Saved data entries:
+===+

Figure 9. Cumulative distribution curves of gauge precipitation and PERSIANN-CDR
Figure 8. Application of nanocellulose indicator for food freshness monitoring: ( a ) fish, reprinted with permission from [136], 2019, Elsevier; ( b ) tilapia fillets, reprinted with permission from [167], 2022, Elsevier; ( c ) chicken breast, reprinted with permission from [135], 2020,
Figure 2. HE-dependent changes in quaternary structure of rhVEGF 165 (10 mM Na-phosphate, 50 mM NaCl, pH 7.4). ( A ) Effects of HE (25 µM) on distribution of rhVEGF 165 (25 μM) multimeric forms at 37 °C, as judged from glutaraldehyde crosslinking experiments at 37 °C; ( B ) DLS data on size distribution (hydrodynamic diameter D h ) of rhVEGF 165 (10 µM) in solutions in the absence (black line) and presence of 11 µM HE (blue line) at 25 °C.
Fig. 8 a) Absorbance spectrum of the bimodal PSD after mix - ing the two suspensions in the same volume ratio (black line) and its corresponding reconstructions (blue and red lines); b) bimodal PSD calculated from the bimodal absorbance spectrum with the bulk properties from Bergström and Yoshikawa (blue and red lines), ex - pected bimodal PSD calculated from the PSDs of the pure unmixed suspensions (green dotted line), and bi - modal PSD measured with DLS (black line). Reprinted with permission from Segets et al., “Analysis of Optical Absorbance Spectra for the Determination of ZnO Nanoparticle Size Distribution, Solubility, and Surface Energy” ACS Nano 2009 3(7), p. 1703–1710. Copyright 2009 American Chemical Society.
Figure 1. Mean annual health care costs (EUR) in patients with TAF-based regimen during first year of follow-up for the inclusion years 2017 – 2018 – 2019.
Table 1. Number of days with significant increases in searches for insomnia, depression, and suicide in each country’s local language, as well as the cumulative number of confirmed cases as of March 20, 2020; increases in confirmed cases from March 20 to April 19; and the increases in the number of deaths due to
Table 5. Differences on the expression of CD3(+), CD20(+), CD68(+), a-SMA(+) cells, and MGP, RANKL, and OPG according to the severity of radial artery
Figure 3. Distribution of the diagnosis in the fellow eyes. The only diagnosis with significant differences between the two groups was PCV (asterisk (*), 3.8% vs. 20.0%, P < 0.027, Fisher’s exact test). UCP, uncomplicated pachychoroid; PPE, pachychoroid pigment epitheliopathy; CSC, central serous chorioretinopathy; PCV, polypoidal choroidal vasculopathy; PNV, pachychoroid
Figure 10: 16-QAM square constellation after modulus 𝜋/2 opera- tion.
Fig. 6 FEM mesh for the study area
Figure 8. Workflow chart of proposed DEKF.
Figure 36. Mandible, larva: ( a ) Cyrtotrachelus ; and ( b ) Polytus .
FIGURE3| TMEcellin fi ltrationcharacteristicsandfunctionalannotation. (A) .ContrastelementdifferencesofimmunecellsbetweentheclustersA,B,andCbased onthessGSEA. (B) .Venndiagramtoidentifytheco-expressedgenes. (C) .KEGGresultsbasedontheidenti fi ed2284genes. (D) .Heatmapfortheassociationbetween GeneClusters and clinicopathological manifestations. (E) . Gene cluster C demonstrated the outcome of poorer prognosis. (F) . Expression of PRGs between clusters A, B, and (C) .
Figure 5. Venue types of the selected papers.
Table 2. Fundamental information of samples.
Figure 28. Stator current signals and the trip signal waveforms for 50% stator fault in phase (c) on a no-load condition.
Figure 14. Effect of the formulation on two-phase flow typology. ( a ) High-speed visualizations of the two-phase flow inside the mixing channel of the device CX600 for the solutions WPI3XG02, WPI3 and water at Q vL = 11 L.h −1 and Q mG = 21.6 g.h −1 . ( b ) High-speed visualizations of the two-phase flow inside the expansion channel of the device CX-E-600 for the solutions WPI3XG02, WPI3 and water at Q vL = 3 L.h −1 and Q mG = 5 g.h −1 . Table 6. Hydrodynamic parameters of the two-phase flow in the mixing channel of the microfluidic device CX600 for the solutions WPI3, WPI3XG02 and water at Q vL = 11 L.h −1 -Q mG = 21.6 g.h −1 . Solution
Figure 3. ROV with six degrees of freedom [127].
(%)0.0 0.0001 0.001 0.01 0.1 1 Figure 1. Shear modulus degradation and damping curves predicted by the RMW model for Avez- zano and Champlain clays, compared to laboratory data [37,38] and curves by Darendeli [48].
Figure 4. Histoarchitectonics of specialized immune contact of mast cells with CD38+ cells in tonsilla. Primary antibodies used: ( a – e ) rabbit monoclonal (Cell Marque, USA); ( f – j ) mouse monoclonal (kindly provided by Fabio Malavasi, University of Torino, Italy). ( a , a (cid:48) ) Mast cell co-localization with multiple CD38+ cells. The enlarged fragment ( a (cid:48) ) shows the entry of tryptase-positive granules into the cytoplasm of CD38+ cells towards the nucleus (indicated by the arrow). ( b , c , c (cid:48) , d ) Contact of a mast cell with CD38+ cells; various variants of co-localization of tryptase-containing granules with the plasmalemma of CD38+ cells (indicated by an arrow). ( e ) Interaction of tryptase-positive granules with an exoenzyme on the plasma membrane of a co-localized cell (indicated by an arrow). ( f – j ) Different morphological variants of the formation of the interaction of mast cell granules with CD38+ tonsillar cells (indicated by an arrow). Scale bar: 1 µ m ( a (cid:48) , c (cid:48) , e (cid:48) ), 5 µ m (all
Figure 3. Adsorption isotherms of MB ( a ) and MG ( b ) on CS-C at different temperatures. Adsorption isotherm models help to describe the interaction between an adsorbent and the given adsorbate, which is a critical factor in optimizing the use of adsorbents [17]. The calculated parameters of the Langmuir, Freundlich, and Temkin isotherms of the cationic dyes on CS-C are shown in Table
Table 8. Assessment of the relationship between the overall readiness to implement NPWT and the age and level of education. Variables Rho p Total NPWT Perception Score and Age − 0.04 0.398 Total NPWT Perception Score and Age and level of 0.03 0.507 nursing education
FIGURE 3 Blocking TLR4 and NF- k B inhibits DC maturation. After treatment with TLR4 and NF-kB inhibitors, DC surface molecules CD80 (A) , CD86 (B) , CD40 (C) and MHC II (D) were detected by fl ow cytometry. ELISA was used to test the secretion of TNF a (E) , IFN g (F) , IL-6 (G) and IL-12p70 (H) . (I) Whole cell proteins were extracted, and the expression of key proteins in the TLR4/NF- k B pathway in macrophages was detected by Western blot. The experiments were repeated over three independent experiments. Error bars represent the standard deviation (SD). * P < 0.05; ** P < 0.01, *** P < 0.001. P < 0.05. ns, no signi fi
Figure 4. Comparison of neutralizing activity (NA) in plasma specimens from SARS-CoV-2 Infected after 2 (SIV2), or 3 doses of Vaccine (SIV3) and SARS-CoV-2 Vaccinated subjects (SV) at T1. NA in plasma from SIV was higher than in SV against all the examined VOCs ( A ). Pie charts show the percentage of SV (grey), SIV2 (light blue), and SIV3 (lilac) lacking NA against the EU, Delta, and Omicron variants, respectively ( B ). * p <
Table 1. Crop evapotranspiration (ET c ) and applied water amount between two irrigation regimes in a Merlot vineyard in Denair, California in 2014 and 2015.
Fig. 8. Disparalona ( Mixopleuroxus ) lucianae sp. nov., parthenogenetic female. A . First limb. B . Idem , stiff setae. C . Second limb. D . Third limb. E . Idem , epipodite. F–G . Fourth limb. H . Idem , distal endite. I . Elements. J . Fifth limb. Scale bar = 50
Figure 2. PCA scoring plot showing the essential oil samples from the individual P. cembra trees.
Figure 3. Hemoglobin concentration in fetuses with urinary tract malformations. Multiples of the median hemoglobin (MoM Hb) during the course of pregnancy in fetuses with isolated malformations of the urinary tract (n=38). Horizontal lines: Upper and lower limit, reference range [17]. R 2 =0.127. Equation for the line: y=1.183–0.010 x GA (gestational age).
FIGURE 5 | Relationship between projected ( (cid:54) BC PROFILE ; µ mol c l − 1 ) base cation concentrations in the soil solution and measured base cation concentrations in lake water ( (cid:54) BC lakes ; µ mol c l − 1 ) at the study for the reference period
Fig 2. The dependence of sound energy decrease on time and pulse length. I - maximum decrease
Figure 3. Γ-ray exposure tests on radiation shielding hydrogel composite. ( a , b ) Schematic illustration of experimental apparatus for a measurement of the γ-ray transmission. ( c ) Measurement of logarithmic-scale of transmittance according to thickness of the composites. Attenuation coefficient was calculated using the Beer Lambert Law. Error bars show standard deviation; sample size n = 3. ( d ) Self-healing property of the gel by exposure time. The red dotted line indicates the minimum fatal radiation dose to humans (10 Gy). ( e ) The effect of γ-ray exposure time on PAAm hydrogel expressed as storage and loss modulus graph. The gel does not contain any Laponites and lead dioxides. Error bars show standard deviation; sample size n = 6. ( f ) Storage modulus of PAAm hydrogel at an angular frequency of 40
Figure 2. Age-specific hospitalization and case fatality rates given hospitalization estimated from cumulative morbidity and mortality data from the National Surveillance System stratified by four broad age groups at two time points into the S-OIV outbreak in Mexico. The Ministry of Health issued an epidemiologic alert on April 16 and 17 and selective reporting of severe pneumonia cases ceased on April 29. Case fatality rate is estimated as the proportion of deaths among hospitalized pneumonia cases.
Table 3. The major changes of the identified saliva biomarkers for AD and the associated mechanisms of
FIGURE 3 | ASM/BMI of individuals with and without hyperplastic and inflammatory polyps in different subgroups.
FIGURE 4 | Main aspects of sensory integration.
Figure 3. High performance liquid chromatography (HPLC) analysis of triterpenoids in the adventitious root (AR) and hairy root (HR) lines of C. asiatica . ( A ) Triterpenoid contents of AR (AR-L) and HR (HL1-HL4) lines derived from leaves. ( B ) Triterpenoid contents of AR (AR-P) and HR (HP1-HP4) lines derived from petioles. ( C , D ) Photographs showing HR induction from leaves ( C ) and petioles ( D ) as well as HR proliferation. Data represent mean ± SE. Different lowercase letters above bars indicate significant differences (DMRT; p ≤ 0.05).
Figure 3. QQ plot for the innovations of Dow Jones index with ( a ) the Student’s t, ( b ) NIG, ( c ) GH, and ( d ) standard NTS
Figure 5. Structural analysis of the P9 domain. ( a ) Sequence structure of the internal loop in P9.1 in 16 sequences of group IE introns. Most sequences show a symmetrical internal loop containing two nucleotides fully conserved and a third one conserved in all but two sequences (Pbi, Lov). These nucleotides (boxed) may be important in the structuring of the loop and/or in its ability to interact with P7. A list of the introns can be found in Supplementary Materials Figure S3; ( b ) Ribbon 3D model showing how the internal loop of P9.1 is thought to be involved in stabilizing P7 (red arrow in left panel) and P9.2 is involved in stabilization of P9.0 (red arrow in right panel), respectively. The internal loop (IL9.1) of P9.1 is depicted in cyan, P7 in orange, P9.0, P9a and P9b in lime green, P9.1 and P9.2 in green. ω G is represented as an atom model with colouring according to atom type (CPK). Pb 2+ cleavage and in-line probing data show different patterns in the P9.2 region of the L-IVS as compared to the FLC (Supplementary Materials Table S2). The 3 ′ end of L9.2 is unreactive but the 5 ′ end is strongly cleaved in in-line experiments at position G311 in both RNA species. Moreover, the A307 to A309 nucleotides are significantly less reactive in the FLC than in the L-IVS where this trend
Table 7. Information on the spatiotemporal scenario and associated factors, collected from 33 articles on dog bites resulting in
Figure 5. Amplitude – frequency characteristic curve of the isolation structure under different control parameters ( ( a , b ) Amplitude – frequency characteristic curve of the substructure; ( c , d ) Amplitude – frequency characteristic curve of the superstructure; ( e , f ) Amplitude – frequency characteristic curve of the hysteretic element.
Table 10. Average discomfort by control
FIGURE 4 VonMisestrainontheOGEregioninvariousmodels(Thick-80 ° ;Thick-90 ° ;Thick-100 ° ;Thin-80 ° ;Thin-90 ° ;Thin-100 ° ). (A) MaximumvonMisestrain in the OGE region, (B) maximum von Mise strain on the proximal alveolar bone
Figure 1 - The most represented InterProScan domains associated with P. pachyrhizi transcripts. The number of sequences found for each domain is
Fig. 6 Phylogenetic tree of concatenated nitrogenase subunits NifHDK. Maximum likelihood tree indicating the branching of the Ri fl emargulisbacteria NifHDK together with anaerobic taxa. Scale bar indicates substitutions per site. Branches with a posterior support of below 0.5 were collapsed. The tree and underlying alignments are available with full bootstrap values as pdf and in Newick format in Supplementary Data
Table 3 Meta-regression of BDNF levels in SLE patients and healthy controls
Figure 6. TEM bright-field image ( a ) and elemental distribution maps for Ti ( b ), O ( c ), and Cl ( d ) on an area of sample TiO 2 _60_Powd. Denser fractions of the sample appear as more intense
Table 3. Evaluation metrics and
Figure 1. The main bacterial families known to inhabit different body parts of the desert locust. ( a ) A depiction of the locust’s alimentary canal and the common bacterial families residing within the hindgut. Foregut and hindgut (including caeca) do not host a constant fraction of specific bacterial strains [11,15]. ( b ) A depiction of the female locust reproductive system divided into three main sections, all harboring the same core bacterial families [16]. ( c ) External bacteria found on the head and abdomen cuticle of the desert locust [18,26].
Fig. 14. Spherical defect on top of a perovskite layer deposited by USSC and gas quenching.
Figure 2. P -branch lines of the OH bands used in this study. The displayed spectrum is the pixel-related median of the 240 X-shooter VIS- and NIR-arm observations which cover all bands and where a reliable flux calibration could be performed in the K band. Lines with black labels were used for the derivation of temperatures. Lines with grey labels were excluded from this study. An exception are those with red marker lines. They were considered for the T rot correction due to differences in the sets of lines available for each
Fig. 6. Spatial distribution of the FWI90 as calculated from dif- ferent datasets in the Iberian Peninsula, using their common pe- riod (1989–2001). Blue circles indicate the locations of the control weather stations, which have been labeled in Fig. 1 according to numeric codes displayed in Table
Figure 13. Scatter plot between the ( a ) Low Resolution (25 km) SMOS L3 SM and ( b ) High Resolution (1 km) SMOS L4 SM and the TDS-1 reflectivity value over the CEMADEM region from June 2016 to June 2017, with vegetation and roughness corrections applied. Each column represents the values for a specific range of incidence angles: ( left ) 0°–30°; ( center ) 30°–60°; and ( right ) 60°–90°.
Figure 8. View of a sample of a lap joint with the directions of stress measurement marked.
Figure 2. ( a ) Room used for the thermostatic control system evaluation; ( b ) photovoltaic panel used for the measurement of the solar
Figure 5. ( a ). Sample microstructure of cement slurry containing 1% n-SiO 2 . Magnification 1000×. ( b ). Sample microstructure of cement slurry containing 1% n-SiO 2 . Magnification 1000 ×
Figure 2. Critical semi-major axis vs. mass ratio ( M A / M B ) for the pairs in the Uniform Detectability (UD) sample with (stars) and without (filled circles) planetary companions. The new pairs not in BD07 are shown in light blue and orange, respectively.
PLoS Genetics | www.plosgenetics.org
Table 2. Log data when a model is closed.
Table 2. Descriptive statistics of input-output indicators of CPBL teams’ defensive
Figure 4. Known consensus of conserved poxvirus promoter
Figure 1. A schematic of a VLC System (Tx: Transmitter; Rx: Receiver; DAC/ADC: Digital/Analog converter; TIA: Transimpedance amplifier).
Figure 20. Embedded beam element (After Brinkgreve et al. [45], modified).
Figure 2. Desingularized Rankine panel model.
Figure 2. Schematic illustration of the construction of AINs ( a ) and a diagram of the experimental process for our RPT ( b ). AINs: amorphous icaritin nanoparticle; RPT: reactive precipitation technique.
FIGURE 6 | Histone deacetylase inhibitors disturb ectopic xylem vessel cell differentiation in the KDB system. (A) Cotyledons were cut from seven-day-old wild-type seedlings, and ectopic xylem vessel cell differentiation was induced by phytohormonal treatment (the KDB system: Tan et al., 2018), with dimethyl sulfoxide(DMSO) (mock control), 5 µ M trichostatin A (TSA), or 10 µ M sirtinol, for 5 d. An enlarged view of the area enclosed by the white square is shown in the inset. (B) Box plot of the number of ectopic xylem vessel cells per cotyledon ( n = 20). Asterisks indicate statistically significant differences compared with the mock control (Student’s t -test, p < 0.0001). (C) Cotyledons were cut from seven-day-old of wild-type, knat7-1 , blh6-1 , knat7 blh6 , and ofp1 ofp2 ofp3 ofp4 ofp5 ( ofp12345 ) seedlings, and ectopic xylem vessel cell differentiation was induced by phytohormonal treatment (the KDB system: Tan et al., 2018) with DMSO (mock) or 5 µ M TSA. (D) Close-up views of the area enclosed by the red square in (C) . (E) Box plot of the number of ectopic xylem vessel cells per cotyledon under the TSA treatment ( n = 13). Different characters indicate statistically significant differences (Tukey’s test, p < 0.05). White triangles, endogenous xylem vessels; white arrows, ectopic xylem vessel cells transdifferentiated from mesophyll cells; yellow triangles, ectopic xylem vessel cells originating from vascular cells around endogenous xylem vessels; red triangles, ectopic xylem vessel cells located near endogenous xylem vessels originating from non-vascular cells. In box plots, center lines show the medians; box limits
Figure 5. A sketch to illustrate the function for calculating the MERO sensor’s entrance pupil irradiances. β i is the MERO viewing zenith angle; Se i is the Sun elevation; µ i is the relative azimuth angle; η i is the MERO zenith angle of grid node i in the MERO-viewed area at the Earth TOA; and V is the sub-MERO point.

+===+

* **Required work**
Lines that hold the word "circles" are the ones to copy from the entries above.

* **Task solution**
Fig. 6. Spatial distribution of the FWI90 as calculated from dif- ferent datasets in the Iberian Peninsula, using their common pe- riod (1989–2001). Blue circles indicate the locations of the control weather stations, which have been labeled in Fig. 1 according to numeric codes displayed in Table
Figure 2. Critical semi-major axis vs. mass ratio ( M A / M B ) for the pairs in the Uniform Detectability (UD) sample with (stars) and without (filled circles) planetary companions. The new pairs not in BD07 are shown in light blue and orange, respectively.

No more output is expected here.